Get some backbone: Collaboration requires support
Mark Kramer addressed the United Front 2011 session on Collective Impact with great examples and stories, and one particular recommendation which resonates with veterans of less-than-successful collaboration efforts: you need a backbone agency to be successful in collective impact. Kramer has other ingredients necessary for a good cooperative stew, but this particular social agar is often overlooked because… well… it’s new spending. To quote Marcia Avner from the MCN Annual Conference the next day, “get over it.” If we are going to increase our impact, we have to do it right.
Conference attendees talked about how to communicate the need to leverage collective resources, but this collaboration doesn’t happen out of the ether. If we are truly going to coordinate impact – focusing our organizations on what we do best that springboards the work of another – we cannot expect that level of communication to occur without dedicated resources. Any nonprofit rockstar worth her/his salt can tell you just adding more work to the same people means something else will get short-shrift. We have to decide what we can do, and what must be the responsibility of our collaborators. That requires logistics. That requires people.
Like any good fan of framing, supporters of collective impact need to shift both thinking and language around things like logistics, meetings, coordination and the like. Collaborators, funders, partners and clients will have to get used to hearing things like backbone, leverage, and impact. We can spend $1 million across 10 agencies and impact 1,000 people moderately well. Or, we can spend $1.1 million across 11 agencies and impact 2,000 people extremely well. Case number two costs more money, but does anyone really doubt that it’s worth the extra costs? Nonprofits that are ready to take on collaborative work have to be ready to change how they communicate about money. Collaborators should agree on a budget for their backbone organization, and talk to their supporters about how they are intentionally and affirmatively spending money for better coordination and more effective services. Nonprofits cannot run away from this conversation, but rather must get in front of it.
A final stage to leverage impact will be in how nonprofits internally view their backbone collaborators.
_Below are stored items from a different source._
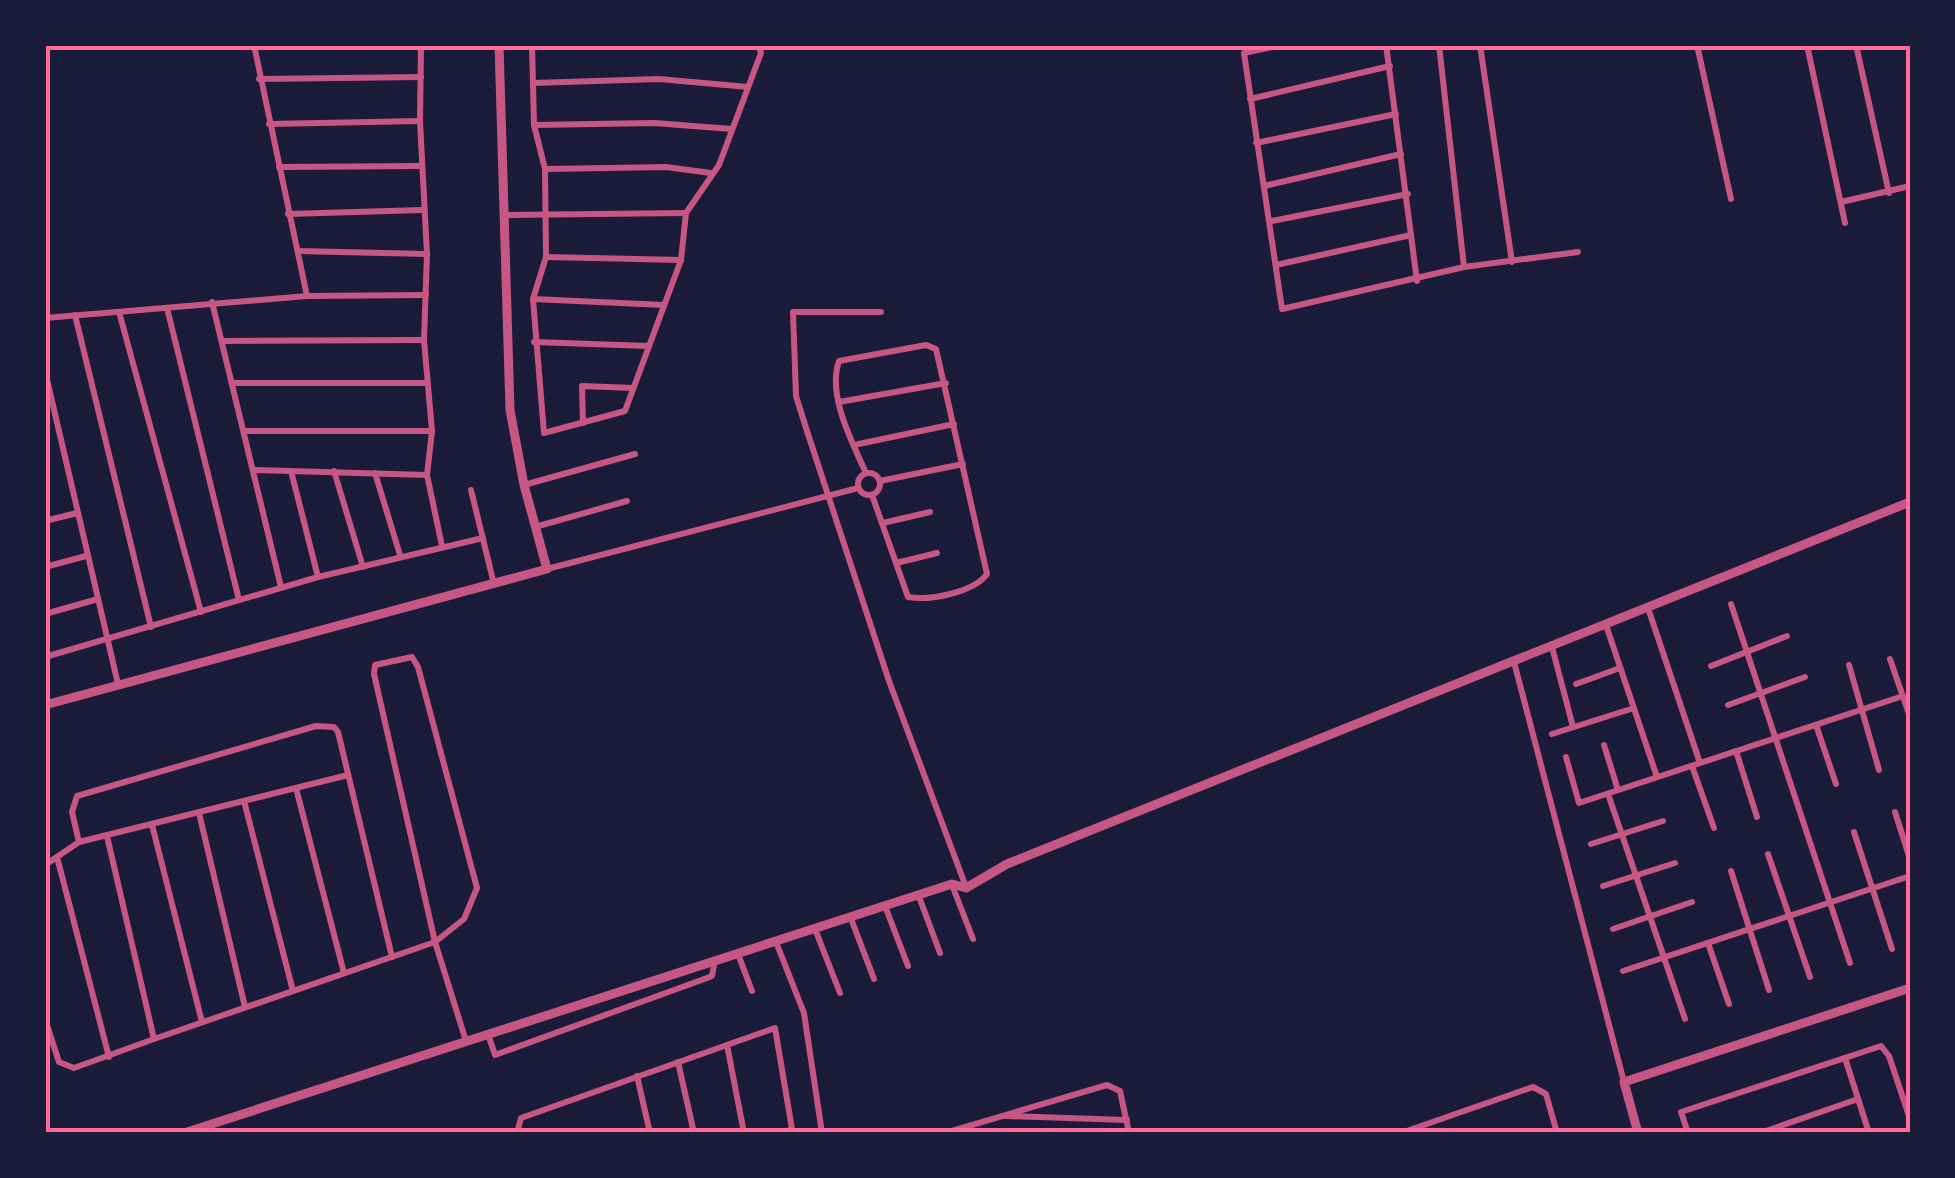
<svg xmlns="http://www.w3.org/2000/svg" width="1955" height="1178" font-family="'Work Sans',sans-serif">
	<style>
		.lines { fill: none; stroke-linecap: round; stroke-linejoin: round }
		.minor { stroke: #c65784; stroke-width: 6 }
		.tertiary { stroke: #c65784; stroke-width: 9 }
		.neatline { fill: none; stroke: #ff6b9d; stroke-width: 4 }
	</style>
	<rect width="100%" height="100%" fill="#1b1b3a"/>
	<g class="lines">
		<g class="minor">
			<polyline points="254,45 307,296"/>
			<polyline points="421,45 420,121 427,254 424,340 432,431 427,475 442,546"/>
			<polyline points="532,45 534,125 545,169 546,257 533,299 544,433 625,411 681,260 686,213 719,165 761,53 759,47 743,45"/>
			<polyline points="1281,45 1244,53 1282,309 1464,267 1578,252"/>
			<polyline points="1386,45 1417,281"/>
			<polyline points="1439,45 1464,267"/>
			<polyline points="1480,45 1512,262"/>
			<polyline points="1697,45 1731,199"/>
			<polyline points="1807,45 1845,223"/>
			<polyline points="1856,45 1889,193"/>
			<polyline points="259,79 421,77"/>
			<polyline points="533,83 659,79 748,87"/>
			<polyline points="1250,99 1390,66"/>
			<polyline points="269,124 420,121"/>
			<polyline points="534,125 654,123 732,129"/>
			<polyline points="1256,143 1396,114"/>
			<polyline points="279,167 422,166"/>
			<polyline points="545,169 666,167 711,173"/>
			<polyline points="1264,186 1401,154"/>
			<polyline points="1841,202 1910,186"/>
			<polyline points="288,214 422,210"/>
			<polyline points="503,215 686,213"/>
			<polyline points="1272,221 1408,194"/>
			<polyline points="298,251 427,254"/>
			<polyline points="546,257 681,260"/>
			<polyline points="1276,265 1411,235"/>
			<polyline points="533,299 664,305"/>
			<polyline points="212,302 281,587"/>
			<polyline points="167,308 239,600"/>
			<polyline points="119,312 201,612"/>
			<polyline points="881,312 793,312 796,396 807,431 889,681 966,887"/>
			<polyline points="75,315 151,627"/>
			<polyline points="45,318 307,296 426,295"/>
			<polyline points="223,341 424,340"/>
			<polyline points="534,342 649,346"/>
			<polyline points="45,371 118,684"/>
			<polyline points="234,383 426,383"/>
			<polyline points="839,402 946,383"/>
			<polyline points="583,423 582,386 633,388"/>
			<polyline points="244,431 432,431"/>
			<polyline points="854,445 954,424"/>
			<polyline points="254,470 427,475"/>
			<polyline points="291,471 318,577"/>
			<polyline points="334,471 363,567"/>
			<polyline points="375,473 400,555"/>
			<path d="M866,473C852,442 827,395 839,361L926,345L936,349L987,574C974,592 931,601 908,597L872,495"/>
			<circle cx="869" cy="484" r="11"/>
			<polyline points="880,481 963,464"/>
			<polyline points="524,485 635,454"/>
			<polyline points="471,490 494,584"/>
			<polyline points="45,521 77,513"/>
			<polyline points="883,523 930,512"/>
			<polyline points="535,527 627,501"/>
			<polyline points="896,563 937,553"/>
			<polyline points="45,567 86,556"/>
			<polyline points="547,569 858,488"/>
			<polyline points="1731,604 1850,963"/>
			<polyline points="1648,608 1700,763"/>
			<polyline points="45,614 98,599"/>
			<polyline points="1606,625 1657,777"/>
			<polyline points="1552,647 1573,727"/>
			<polyline points="45,657 318,577 483,538"/>
			<polyline points="1890,659 1910,717"/>
			<polyline points="1514,662 1624,1082"/>
			<polyline points="1849,665 1879,770"/>
			<polyline points="1711,666 1787,636"/>
			<polyline points="1576,684 1620,668"/>
			<polyline points="1728,705 1805,677"/>
			<polyline points="1816,725 1836,784"/>
			<polyline points="1552,734 1634,708"/>
			<polyline points="1604,745 1618,790"/>
			<polyline points="1736,751 1757,817"/>
			<polyline points="1566,757 1579,803 1903,696"/>
			<polyline points="1692,766 1714,828"/>
			<polyline points="348,775 79,842 72,812 77,796 316,726 334,727 338,732 392,957"/>
			<polyline points="296,788 344,973"/>
			<polyline points="1608,794 1685,1019"/>
			<polyline points="244,801 293,991"/>
			<polyline points="1895,812 1910,859"/>
			<polyline points="199,813 245,1007"/>
			<polyline points="152,825 202,1022"/>
			<polyline points="1854,832 1892,949"/>
			<polyline points="107,836 154,1039 435,942 464,919 477,888 418,667 412,657 375,665 374,674 435,942 466,1041"/>
			<polyline points="1591,844 1663,821"/>
			<polyline points="1768,854 1810,977"/>
			<polyline points="57,857 109,1057"/>
			<polyline points="45,865 79,842"/>
			<polyline points="1731,871 1769,990"/>
			<polyline points="952,885 973,939"/>
			<polyline points="1603,886 1675,863"/>
			<polyline points="918,894 940,953"/>
			<polyline points="885,906 908,966"/>
			<polyline points="850,916 874,979"/>
			<polyline points="815,929 840,993"/>
			<polyline points="1613,929 1692,902"/>
			<polyline points="776,942 804,1013 822,1133"/>
			<polyline points="1708,943 1729,1004"/>
			<polyline points="738,954 752,991"/>
			<polyline points="1623,971 1910,876"/>
			<polyline points="45,1019 59,1062 74,1068 154,1039"/>
			<polyline points="488,1034 495,1055 707,978 712,976 715,960"/>
			<polyline points="727,1045 744,1133"/>
			<polyline points="1845,1058 1869,1133"/>
			<polyline points="678,1062 694,1133"/>
			<polyline points="637,1076 650,1133"/>
			<polyline points="1006,1116 1127,1120"/>
			<polyline points="517,1133 521,1118 775,1028 792,1129 782,1133"/>
			<polyline points="945,1133 1107,1085 1120,1091 1129,1133"/>
			<polyline points="1401,1133 1533,1087 1546,1094 1557,1133"/>
			<polyline points="1688,1133 1681,1112 1881,1046 1889,1056 1910,1119"/>
			<polyline points="1760,1133 1858,1099"/>
		</g>
		<g class="tertiary">
			<polyline points="45,705 547,569 524,485 510,410 499,45"/>
			<polyline points="184,1133 952,884 966,888 1007,864 1910,502"/>
			<polyline points="1638,1133 1624,1082 1910,988"/>
		</g>
	</g>
	<rect width="1955" height="1178" fill="none" stroke="#1b1b3a" stroke-width="95"/>
	<rect x="48" y="48" width="1860" height="1082" class="neatline"/>
</svg>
These allies should be viewed as trusted advisors: to communicate clarity, to consult when there are questions, and to provide great value for the money. Any successful neighborhood hardware store understands this role. Sure, it’s possible to figure out how to fix a plumbing job through trial and error and the occasional “how-to” YouTube video. It is however, faster and easier to ask the experts at the local hardware store. Yes, they have an interest in meeting daily sales, but more importantly, they have a stronger interest in showing value and keeping you as a life-time customer. Your backbone collaborative organization has the same incentive. Rather than viewing them as “overhead”, nonprofits need to start thinking of them as the expert that just saved them enormous time, frustration and misdirected effort so they can get the job done. Viewing the backbone organization this way brings transparency to the collaboration. Service delivery organizations won’t have to wonder if partners are duplicating effort or creating more work just to get resources – their backbone collaborator will communicate the purpose of their efforts and share which results build on each other, adding greater value. Successful nonprofits will embrace this communication, and as soon as we do that, we can shed the resentment which previously sneaked into collaboration work.